3D structure of amyloid fibrils

I saw this post about the possibility that Alzheimer’s is an infectious disease at Derek Lowe’s blog, In the Pipeline.  There’s a new paper out that reports that animals whose brains were exposed to misfolded amyloid-β protein extracted from patients with Alzheimer’s disease will go on to also develop amyloid plaques while control animals do not.  While there is a reputed genetic component to the development of Alzheimer’s disease, this study suggests that it can be induced by the transmission of a prion from one animal to another.  Prions are infectious bits of protein.  They’re teensier than viruses even.  In the case of amyloid disease, the protein under investigation is about 42 amino acids long, which is tiny.

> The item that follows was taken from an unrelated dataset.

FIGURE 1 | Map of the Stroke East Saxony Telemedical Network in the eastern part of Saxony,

The principle is this: in order to function properly, proteins need to fold into distinct secondary patterns and then a specific 3D shape.  If the protein is misfolded, it doesn’t work properly or it can aggregate, ie form clumps.  The sneaky think about prions is that they can induce other proteins to misfold.  The misfolded protein is in a lower energy state than the properly folded state so the protein can’t unfold itself and refold properly.  It’s stuck.

If any of you have read Kurt Vonnegut’s novel, Cat’s Cradle, and can remember anything beyond spritual footrubs and Bokononism, you may recall that one of the characters created a substance called Ice-9.  A single crystal of Ice-9 had the potential to freeze all contiguous bodies of water.  Throw it into a bathtub, the bath water freezes.  Throw it into an ocean, the ocean freezes.  I can’t recall if it stayed that way permanently but after Ice-9 was released, the world started to die of thirst.

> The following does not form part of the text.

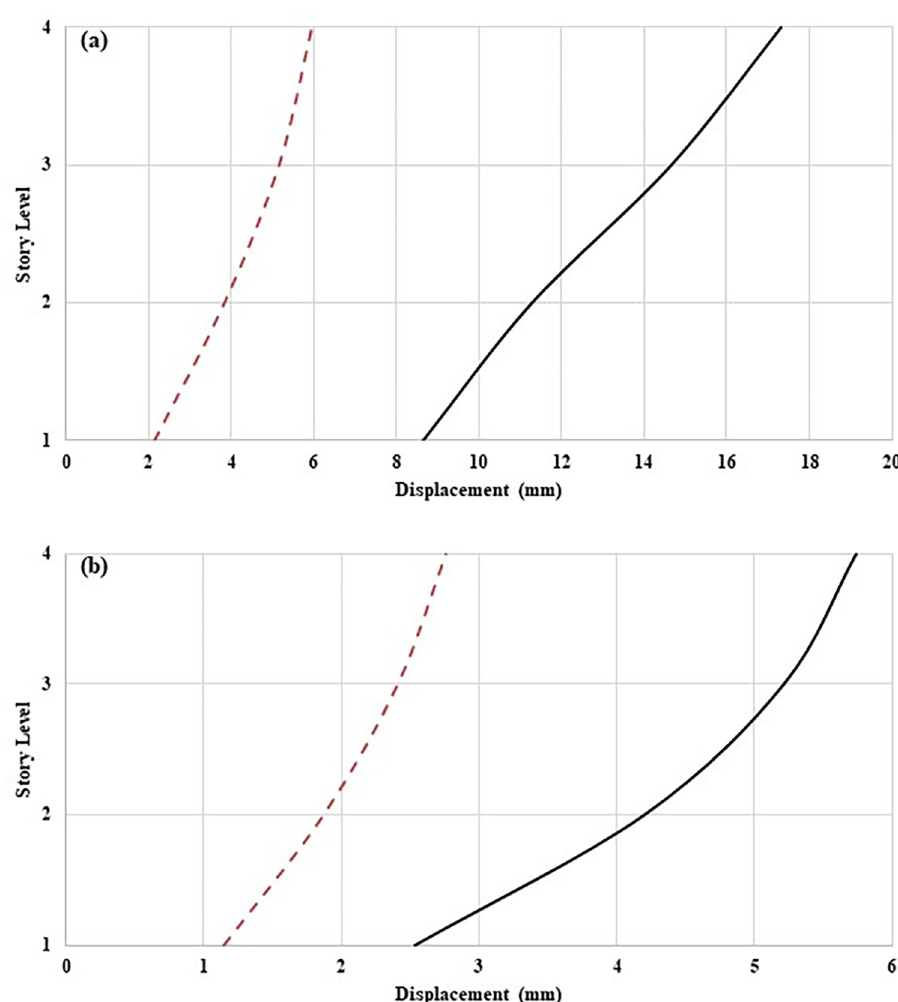
Fig 9. RMS displacement responses of MDOF structure equipped with and without TLCD at (a) Resonant loading, and (b) Seismic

The introduction of amyloid-β prions into a healthy brain may be doing an analogous thing by inducing newly formed amyloid protein to misfold.  And an excess of misfolded protein tends to aggregate, triggering inflammation and, down the road, dementia.  Mad cow disease is also a prion disease that in sheep manifests itself as scrapies.

Er, no one knows how to fix it yet.  One of the problems with developing a drug for Alzheimer’s disease is that the enzyme that normally would be targeted for inhibition, γ-secretase, is also used to cleave a protein called Notch, which the cell can’t really do without.  So, there’s that.  Drug discovery is much harder than it sounds, as Derek says in this recent podcast that he did with Paul Howard from the Manhattan Institute.

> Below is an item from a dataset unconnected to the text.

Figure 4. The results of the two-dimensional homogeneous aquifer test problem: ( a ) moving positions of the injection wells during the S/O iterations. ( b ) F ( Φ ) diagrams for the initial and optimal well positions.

The frustrations of the drug discovery process that Derek describes reminds me of the central tenet of Bokononism:

Beware of the man who works hard to learn something, learns it, and finds himself no wiser than before. He is full of murderous resentment of people who are ignorant without having come by their ignorance the hard way.

Well, we *are* learning but the truth comes slowly and the answers to the questions are frequently accompanied by a whole new set of questions that must be answered.  This is in part why the pressures of the financial industry have been particularly harmful to the pharmaceutical industry and may have contributed to the high price of drugs.  Drug discovery is a long term process.  It can’t be sped up just to meet the numbers on a spreadsheet for the bean counters.  Cost controls that are intended to whip researchers to pick up the pace are bloody useless and counterproductive when applied to the complexity of the cell, something that the guys with executive hair may just now be realizing.  There’s not a whole lot more of mergering, cutting and restructuring that can be done at this point.  And the patent cliff still looms.  It’s going to be a rough ride for the drug industry for the next couple of years.

Derek also points out that the drugs that are now being approved were probably first discovered or synthesized in the mid 1990’s.  That means the patent clock has been running down for some of them and if there’s not a lot of time left to recoup the costs of discovery, it gets passed on to the consumer as higher prices.  There are other contributing factors to the cost of drugs but the length of the process is a significant one.

I encourage readers to check out the podcast.  Derek also discusses a new therapy for cancer that involves harnessing the immune system.  Fascinating and promising.